We’re not talking about Italy becoming a “charitable state” trapped by the pressure to perpetuate public spending driven by political patronage (thus exacerbating the increase of public debt, which snowballed in the 1980s and was kept in check by the constraints involved in joining the euro, only to flare up again after the recent introduction of ineffective measures such as the “citizenship income” – a welfare allowance dependant on income and citizenship – and the very costly “quota 100” pension scheme, aimed at encouraging hundreds of thousands of people to go into retirement), nor are we talking about a state taking on the direct management of financial enterprises (except under temporary emergency conditions). We’re talking about a state able to “juggle” temporary pressures and to prioritise political decisions, both during this short-term crisis and over the much longer period that recovery strategies require.

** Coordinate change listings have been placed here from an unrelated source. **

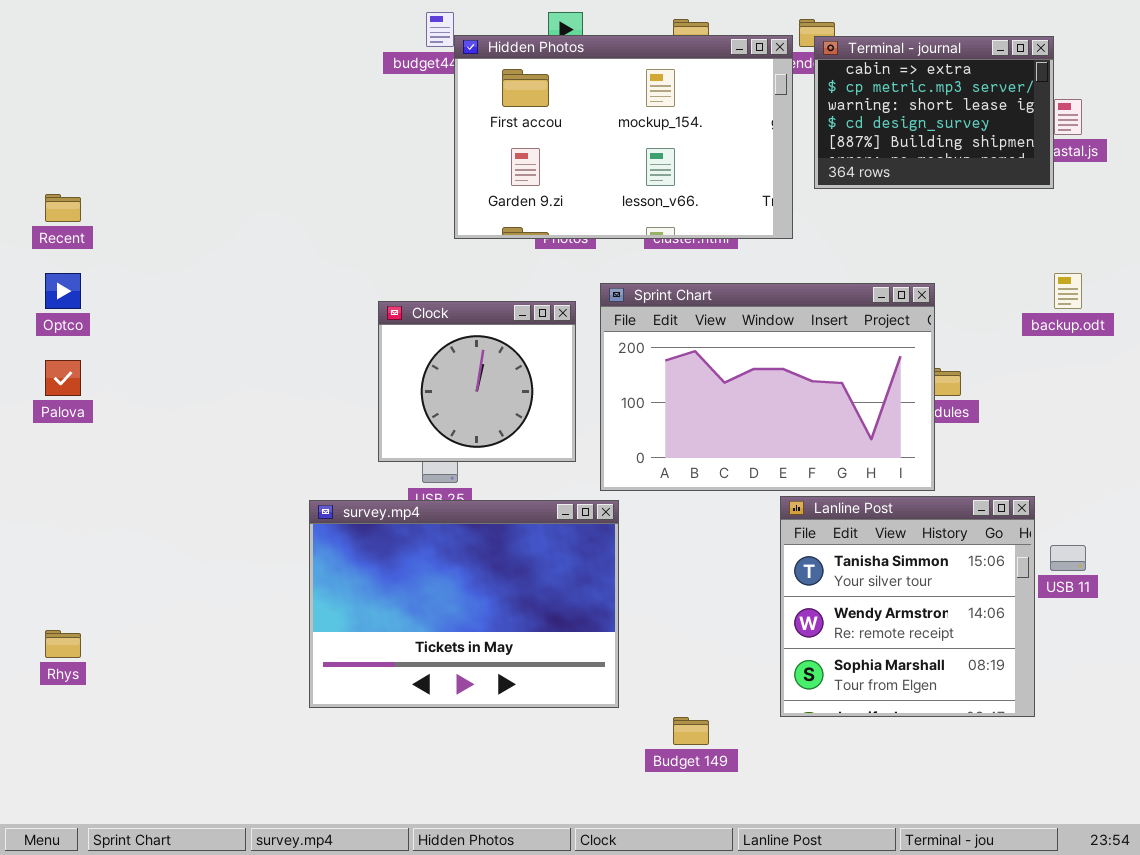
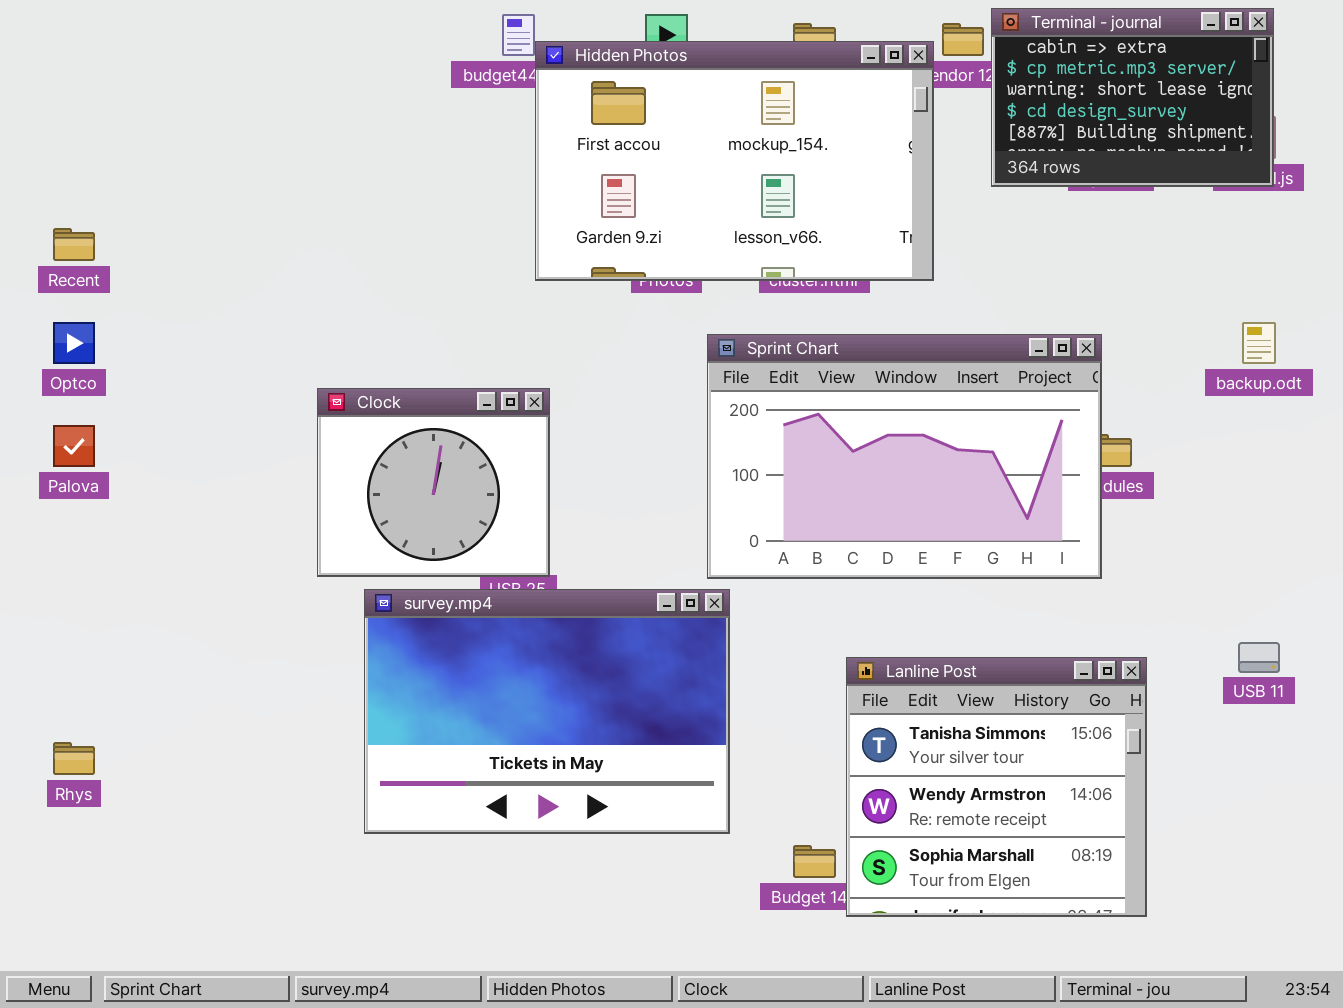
Terminal - journal: [814,36,1054,189] -> [991,8,1274,187], moved
Clock: [378,301,576,462] -> [317,388,550,577], moved
Lanline Post: [780,496,1035,717] -> [846,657,1147,917], moved

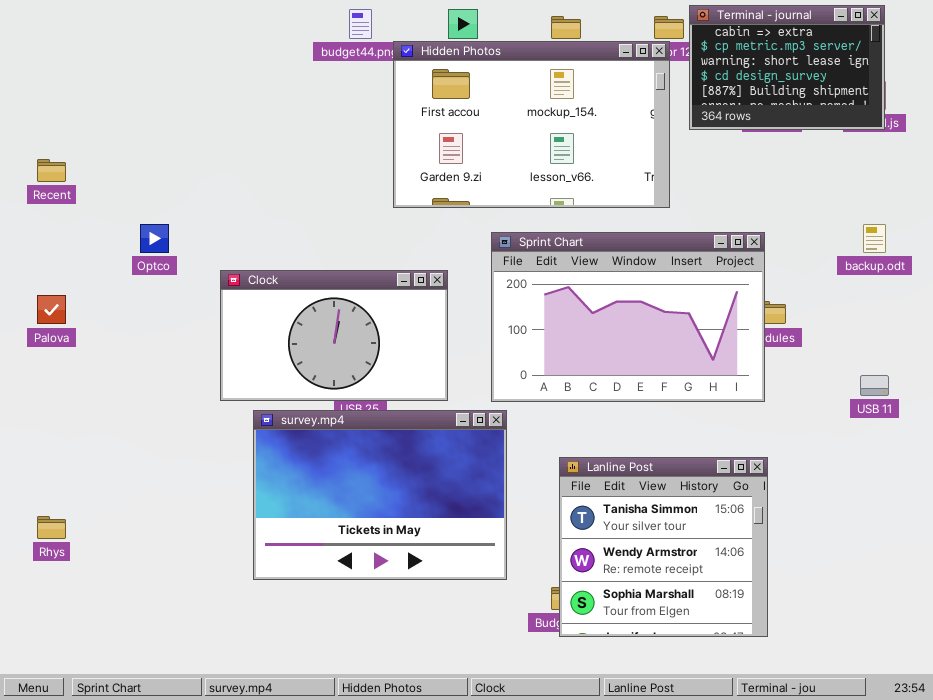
Hidden Photos: [535,41,934,281] -> [393,41,670,208], moved
Optco: [53,322,95,364] -> [140,224,169,253], moved
Clock: [317,388,550,577] -> [220,270,448,401], resized
USB 11: [1238,642,1280,673] -> [860,375,889,396], moved
Lanline Post: [846,657,1147,917] -> [559,457,768,637], moved

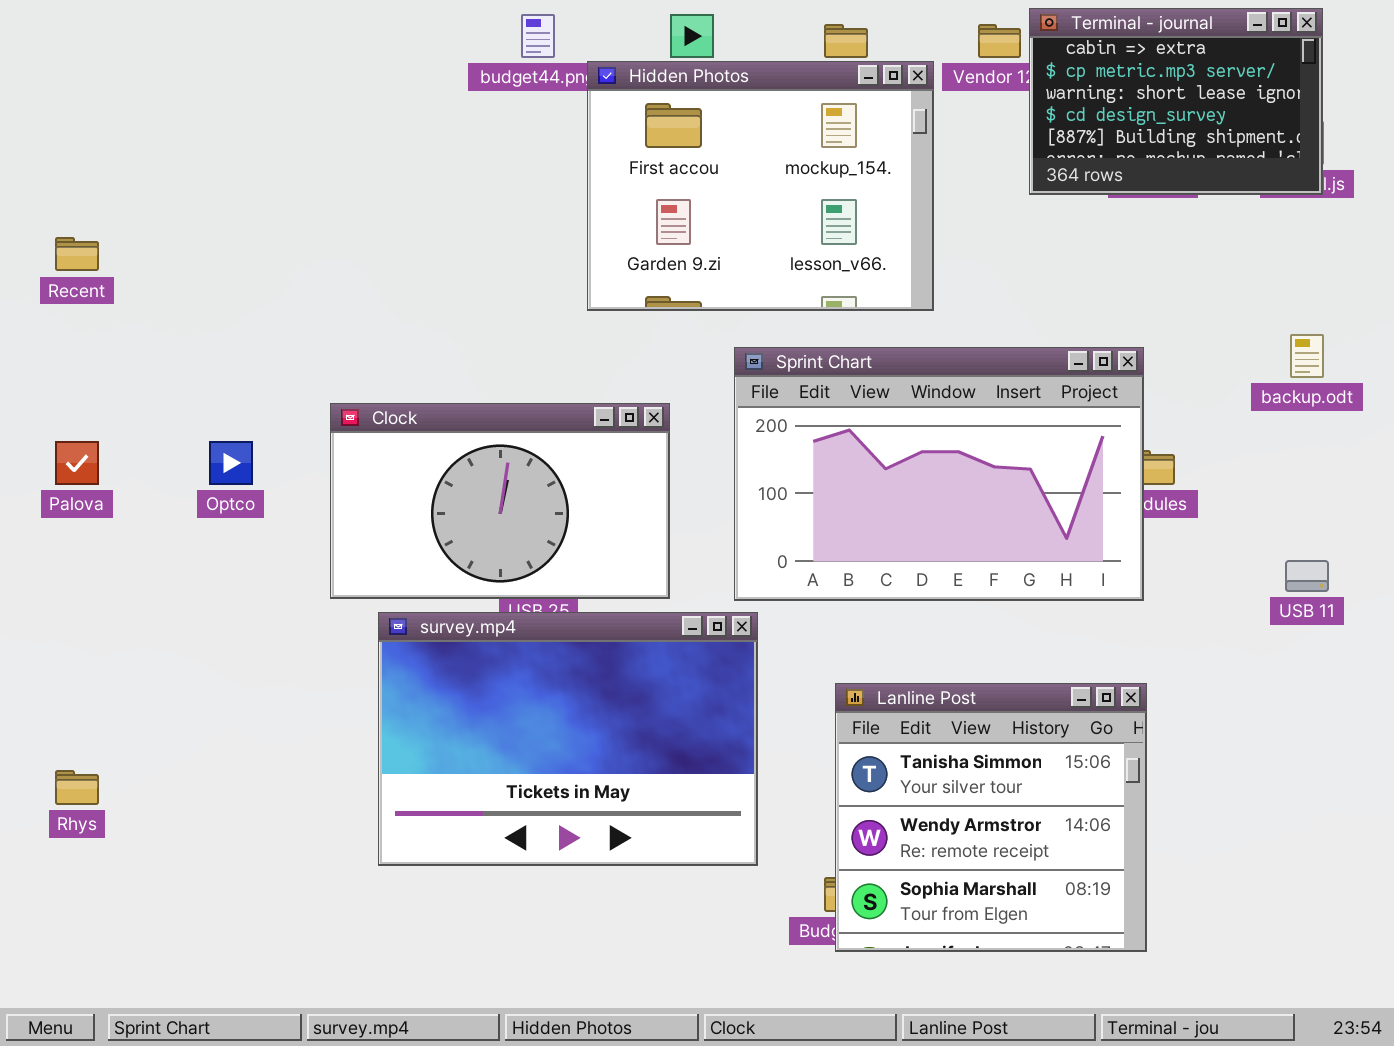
Hidden Photos: [393,41,670,208] -> [587,61,934,311], resized
Optco: [140,224,169,253] -> [209,441,253,485], moved

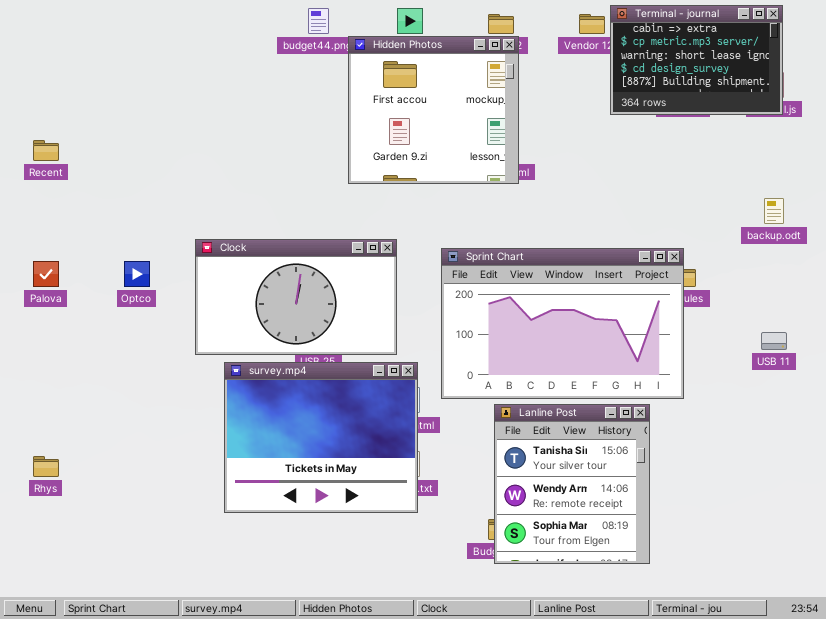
Hidden Photos: [587,61,934,311] -> [348,36,519,184], resized
Sprint Chart: [734,347,1144,601] -> [441,248,684,399], moved
survey.mp4: [378,612,758,866] -> [224,362,418,513], resized
Lanline Post: [835,683,1147,952] -> [494,404,650,564], resized

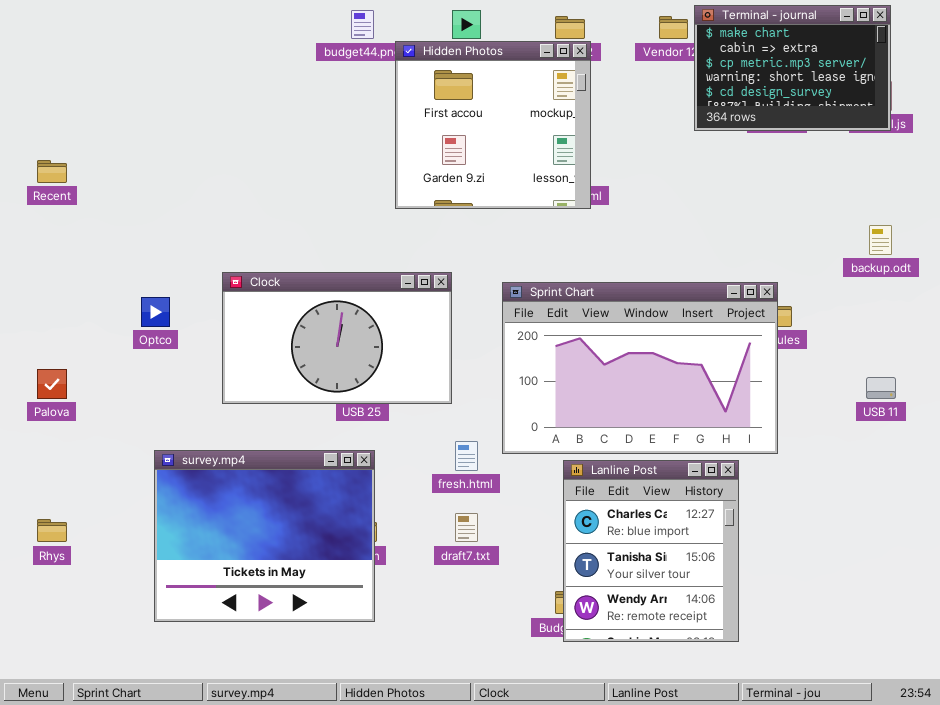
Terminal - journal: [610,5,783,115] -> [694,5,891,131], scrolled up 1 row
Palova: [33,261,59,287] -> [37,369,67,399], moved
survey.mp4: [224,362,418,513] -> [154,450,375,622], moved
Lanline Post: [494,404,650,564] -> [563,460,739,642], scrolled up 1 row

Amato’s book clearly identifies a risk: that of capitalising on the chance provided by the considerable resources made available by the PNRR (the Italian recovery and resilience plan), as per the indications of the EU’s Next Generation Recovery Plan, to reshape public spending in a way that will suit some twisted agenda aimed at reviving and strengthening support for unscrupulous, welfarist political forces. Moreover, knowing EU culture and its thinking patterns very well, Amato reminds us how the current marginalisation of ordoliberalism and of the obsessive ideology that all EU countries’ budgets should be equal does not mean we should just go on a public spending binge – on the contrary, what we need is a spending culture based on productive investments, rather than shaped by political favours (namely, corporations and politically affiliated businesses). Just as Mario Draghi, as former president of the ECB, insightfully observed when commenting on the difference between “good debt” and “bad debt” – a sensible and extraordinarily valuable tactical remark, especially in these times of crisis and war.

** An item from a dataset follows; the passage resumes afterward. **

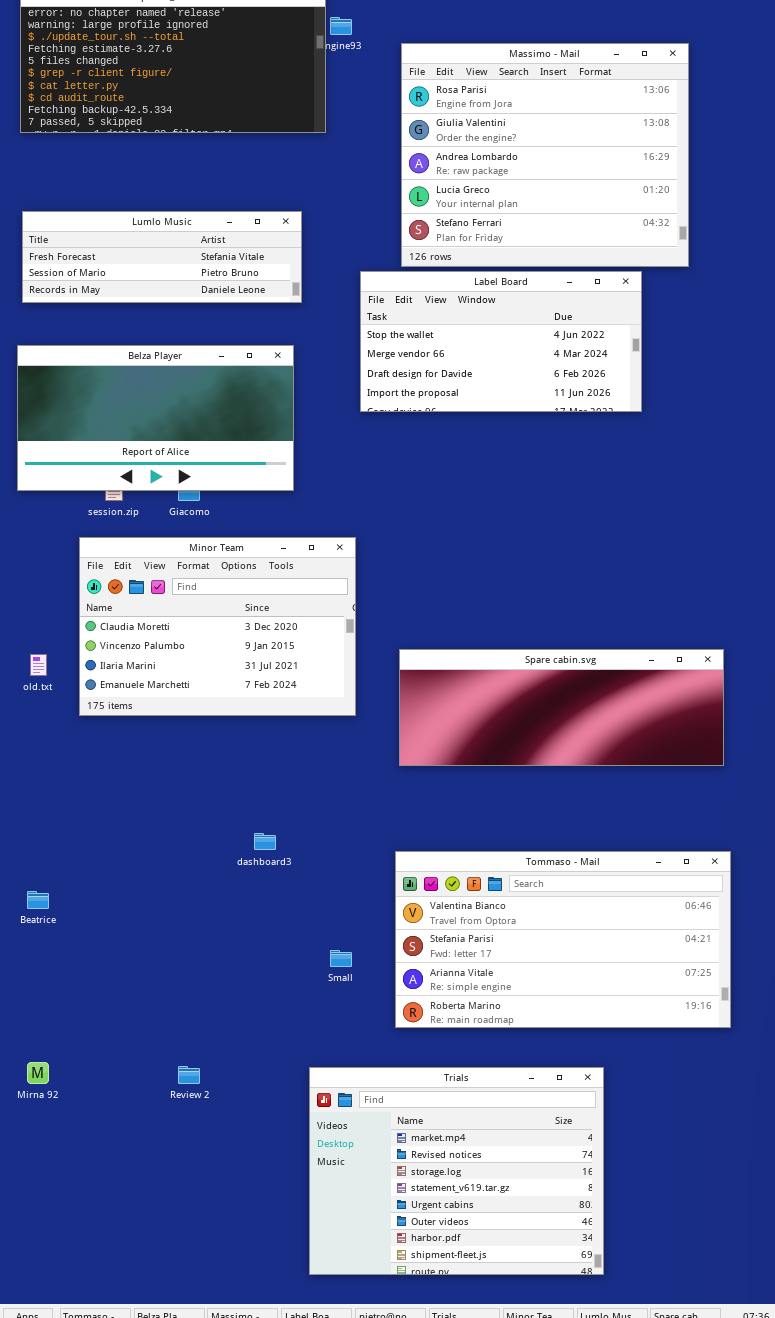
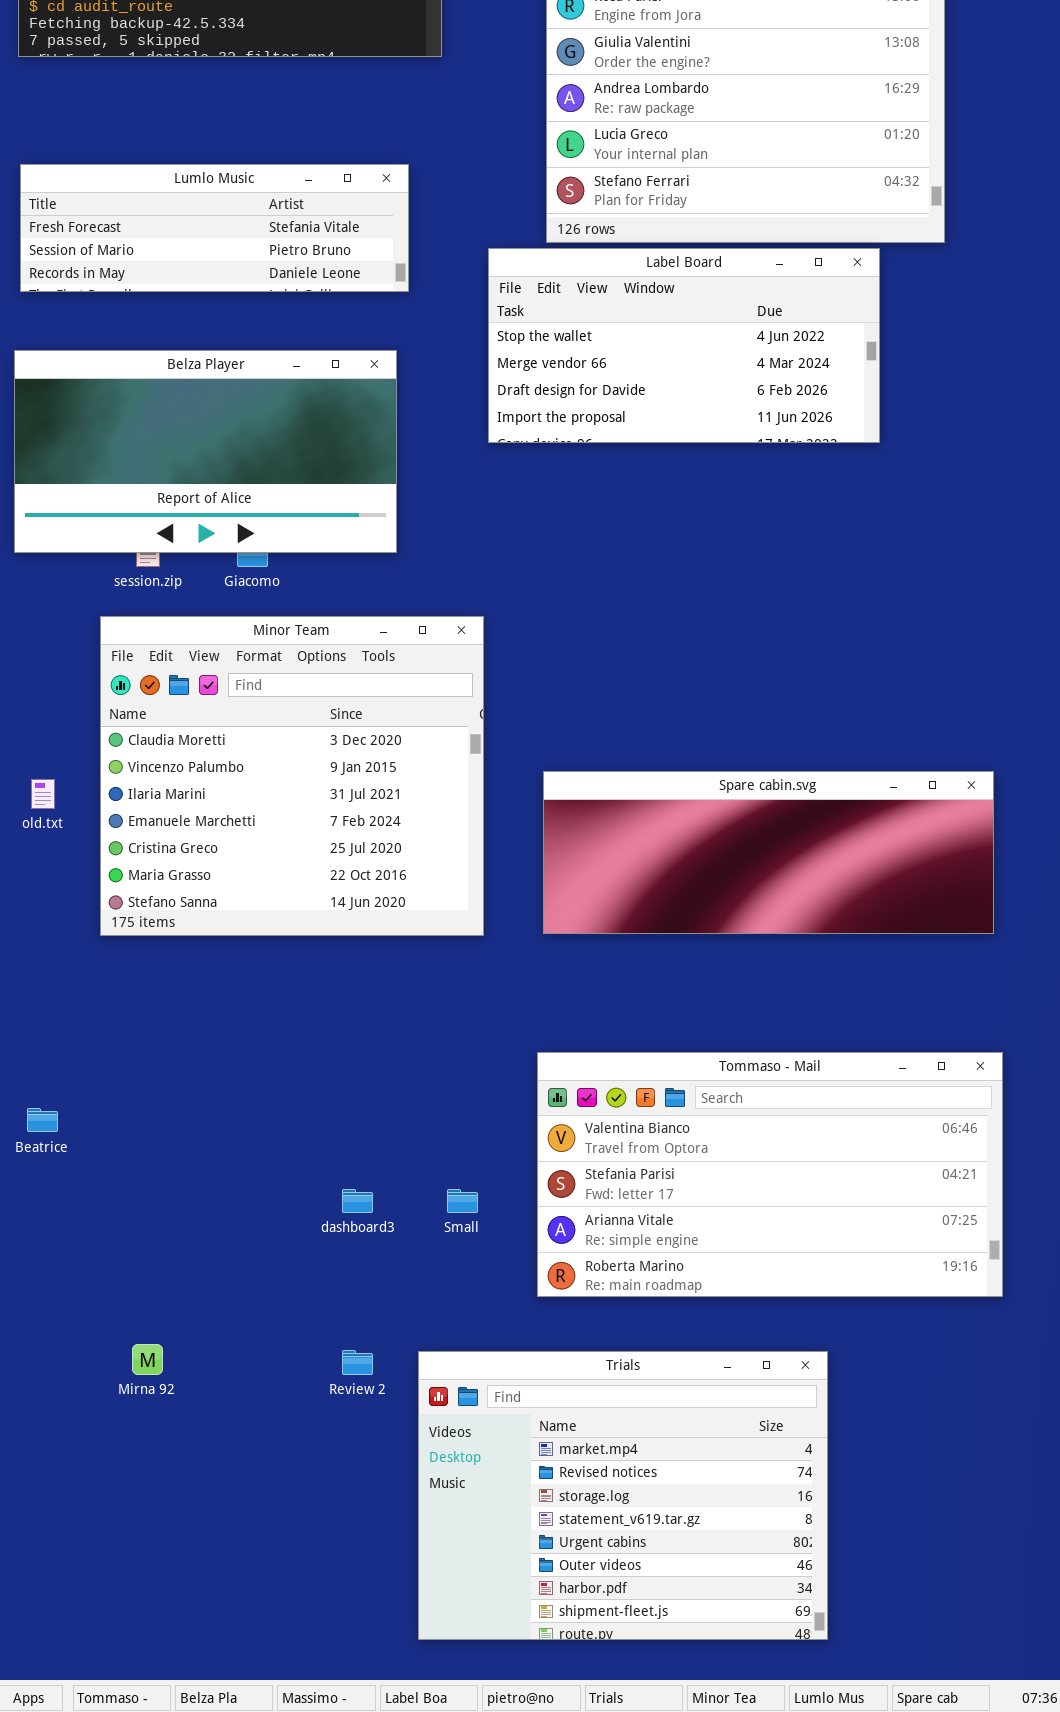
Minor Team: [79,537,356,716] -> [100,616,484,936], resized
dashboard3: [254,833,276,850] -> [342,1189,373,1213], moved
Mirna 92: [27,1062,49,1084] -> [132,1344,163,1375], moved
Review 2: [178,1066,200,1084] -> [342,1350,373,1375], moved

The EU recovery, including its vital need for autonomy and strategic safety, currently under threat by authoritarian governments, is founded on principles of foreign policy and joint defence, energy and scientific and technological research, and as such requires outstanding investment policies coordinated by the states and structured along supranational lines – the essence of the EU – in order to contribute to a “new global order”. It’s a “public” responsibility that ties liberal democracy to market economy.

Ultimately, Amato’s excellent book clearly illustrates the importance of “political far-sightedness” and “governing democracies”, and outlines a positive future for the reassertion of democracy and its values, authoritarian governments notwithstanding, as well as for practices allowing social powers and their representatives – the “intermediate bodies” on which liberal democracy is based – to play a broader and more significant role.